There was nothing he asserted that caused disagreement with this grizzled handicapper, who has been selling picks since the late 1980s, and betting them much longer than that.
Bob’s truthful philosophies can actually be expanded both in scope and in pertaining to other sports. Some examples:
Ewing Theory: In short, it says a team is better (especially to bet on) once they rid of their overrated superstar. We have found this most affective with NFL quarterbacks. However, the shelf life is longer, much longer fading the team the overrated player goes to rather than betting on the team he leaves.
However the prettier sister of the Ewing Theory is our Predictably Unpredictable angle. Perhaps I need to be better at branding my winning philosophies because I’ve interchangeably given it the moniker of, “Box of Chocolates.”
That is when a teams’ talent exceeds their production, bet on, yes I said on them if they are a big underdog in a slump, but wager against them as a big favorite in a winning streak because betting on inconsistent teams to be well, inconsistent makes a lot of sense and dollars.
Of course such terms are subjective. Every single piece of evidence we use to make a pick is weighted accordingly. Hence there are clearly different levels of leverage we apply when the Box of Chocolates or Ewing Theory manifests.
Quantitative Revolution: The use of computer models, simulations, and statistics to handicap sports. We love that the ESPN article used the magic word in accurately measuring numbers as it applies to gambling: “efficiency.”
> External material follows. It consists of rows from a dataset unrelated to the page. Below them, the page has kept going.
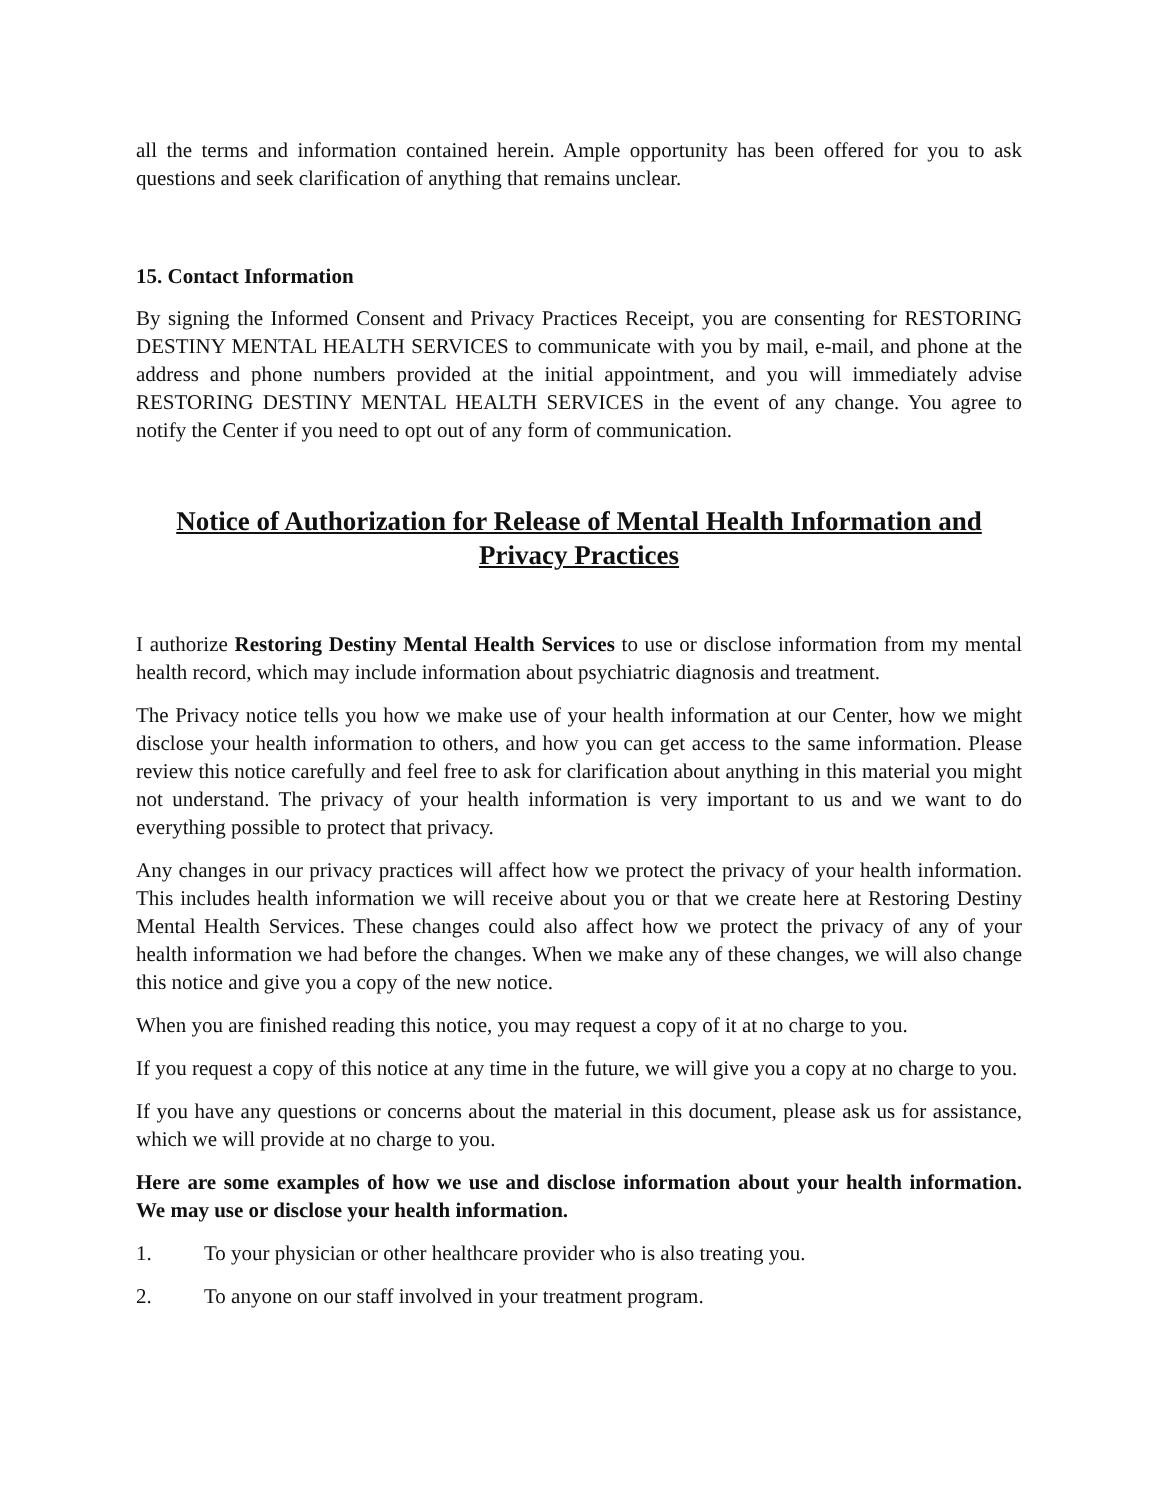all the terms and information contained herein. Ample opportunity has been offered for you to ask questions and seek clarification of anything that remains unclear.
15. Contact Information
By signing the Informed Consent and Privacy Practices Receipt, you are consenting for RESTORING DESTINY MENTAL HEALTH SERVICES to communicate with you by mail, e-mail, and phone at the address and phone numbers provided at the initial appointment, and you will immediately advise RESTORING DESTINY MENTAL HEALTH SERVICES in the event of any change. You agree to notify the Center if you need to opt out of any form of communication.
Notice of Authorization for Release of Mental Health Information and Privacy Practices
I authorize Restoring Destiny Mental Health Services to use or disclose information from my mental health record, which may include information about psychiatric diagnosis and treatment.
The Privacy notice tells you how we make use of your health information at our Center, how we might disclose your health information to others, and how you can get access to the same information. Please review this notice carefully and feel free to ask for clarification about anything in this material you might not understand. The privacy of your health information is very important to us and we want to do everything possible to protect that privacy.
Any changes in our privacy practices will affect how we protect the privacy of your health information. This includes health information we will receive about you or that we create here at Restoring Destiny Mental Health Services. These changes could also affect how we protect the privacy of any of your health information we had before the changes. When we make any of these changes, we will also change this notice and give you a copy of the new notice.
When you are finished reading this notice, you may request a copy of it at no charge to you.
If you request a copy of this notice at any time in the future, we will give you a copy at no charge to you.
If you have any questions or concerns about the material in this document, please ask us for assistance, which we will provide at no charge to you.
Here are some examples of how we use and disclose information about your health information. We may use or disclose your health information.
1. To your physician or other healthcare provider who is also treating you.
2. To anyone on our staff involved in your treatment program.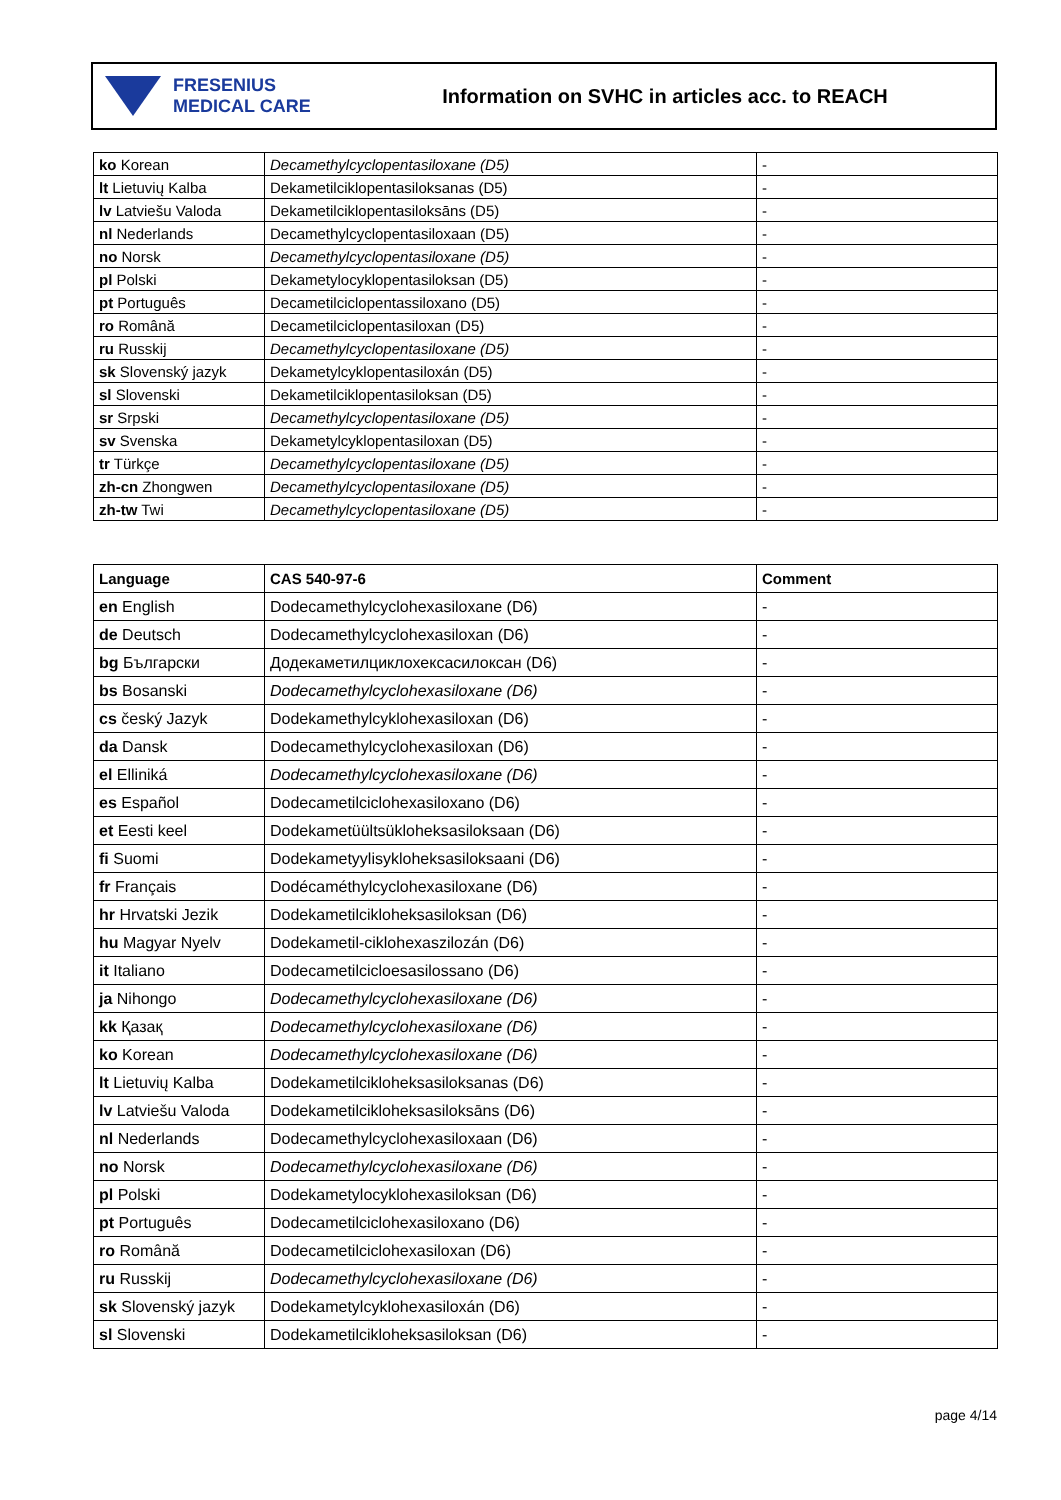FRESENIUS
MEDICAL CARE
Information on SVHC in articles acc. to REACH
| ko Korean | Decamethylcyclopentasiloxane (D5) | - |
| lt Lietuvių Kalba | Dekametilciklopentasiloksanas (D5) | - |
| lv Latviešu Valoda | Dekametilciklopentasiloksāns (D5) | - |
| nl Nederlands | Decamethylcyclopentasiloxaan (D5) | - |
| no Norsk | Decamethylcyclopentasiloxane (D5) | - |
| pl Polski | Dekametylocyklopentasiloksan (D5) | - |
| pt Português | Decametilciclopentassiloxano (D5) | - |
| ro Română | Decametilciclopentasiloxan (D5) | - |
| ru Russkij | Decamethylcyclopentasiloxane (D5) | - |
| sk Slovenský jazyk | Dekametylcyklopentasiloxán (D5) | - |
| sl Slovenski | Dekametilciklopentasiloksan (D5) | - |
| sr Srpski | Decamethylcyclopentasiloxane (D5) | - |
| sv Svenska | Dekametylcyklopentasiloxan (D5) | - |
| tr Türkçe | Decamethylcyclopentasiloxane (D5) | - |
| zh-cn Zhongwen | Decamethylcyclopentasiloxane (D5) | - |
| zh-tw Twi | Decamethylcyclopentasiloxane (D5) | - |
| Language | CAS 540-97-6 | Comment |
| --- | --- | --- |
| en English | Dodecamethylcyclohexasiloxane (D6) | - |
| de Deutsch | Dodecamethylcyclohexasiloxan (D6) | - |
| bg Български | Додекаметилциклохексасилоксан (D6) | - |
| bs Bosanski | Dodecamethylcyclohexasiloxane (D6) | - |
| cs český Jazyk | Dodekamethylcyklohexasiloxan (D6) | - |
| da Dansk | Dodecamethylcyclohexasiloxan (D6) | - |
| el Elliniká | Dodecamethylcyclohexasiloxane (D6) | - |
| es Español | Dodecametilciclohexasiloxano (D6) | - |
| et Eesti keel | Dodekametüültsükloheksasiloksaan (D6) | - |
| fi Suomi | Dodekametyylisykloheksasiloksaani (D6) | - |
| fr Français | Dodécaméthylcyclohexasiloxane (D6) | - |
| hr Hrvatski Jezik | Dodekametilcikloheksasiloksan (D6) | - |
| hu Magyar Nyelv | Dodekametil-ciklohexaszilozán (D6) | - |
| it Italiano | Dodecametilcicloesasilossano (D6) | - |
| ja Nihongo | Dodecamethylcyclohexasiloxane (D6) | - |
| kk Қазақ | Dodecamethylcyclohexasiloxane (D6) | - |
| ko Korean | Dodecamethylcyclohexasiloxane (D6) | - |
| lt Lietuvių Kalba | Dodekametilcikloheksasiloksanas (D6) | - |
| lv Latviešu Valoda | Dodekametilcikloheksasiloksāns (D6) | - |
| nl Nederlands | Dodecamethylcyclohexasiloxaan (D6) | - |
| no Norsk | Dodecamethylcyclohexasiloxane (D6) | - |
| pl Polski | Dodekametylocyklohexasiloksan (D6) | - |
| pt Português | Dodecametilciclohexasiloxano (D6) | - |
| ro Română | Dodecametilciclohexasiloxan (D6) | - |
| ru Russkij | Dodecamethylcyclohexasiloxane (D6) | - |
| sk Slovenský jazyk | Dodekametylcyklohexasiloxán (D6) | - |
| sl Slovenski | Dodekametilcikloheksasiloksan (D6) | - |
page 4/14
No longer must bettors invest tens and tens of thousands of dollars in paying a programmer. The best bare bones stats are on such sites as KenPom.com, NBA.com with their plus/minus stats, FootballOutsiders.com, BBstate.com, FoxSheets.com, and ESPN.com’s John Hollinger just to tip the iceberg.
Just like a chainsaw, when used properly, such aforesaid tools can save hours of work when a competent person is utilizing the tool. But disaster will strike when an unskilled person has access.
Perhaps most compelling was his admittance that 2012-13 was in his exact words, “One of the more difficult years.” This is not so ironic because one of our recent articles focused on how our internal audit concluded that technology is best when it corroborates time-proven techniques such as spot play, situational analysis, and injuries among many other factors.
Perhaps Haralabos Voulgaris will soon make the same unearthing.